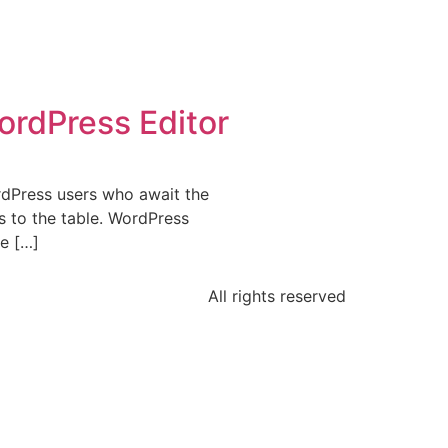
rdPress Editor
rdPress users who await the
s to the table. WordPress
e […]
All rights reserved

◆ PROBLEM REQUIREMENTS: Print every entry exactly as written, without the pictures.

◆ TASK RESPONSE:
rdPress Editor
rdPress users who await the
s to the table. WordPress
e […]
All rights reserved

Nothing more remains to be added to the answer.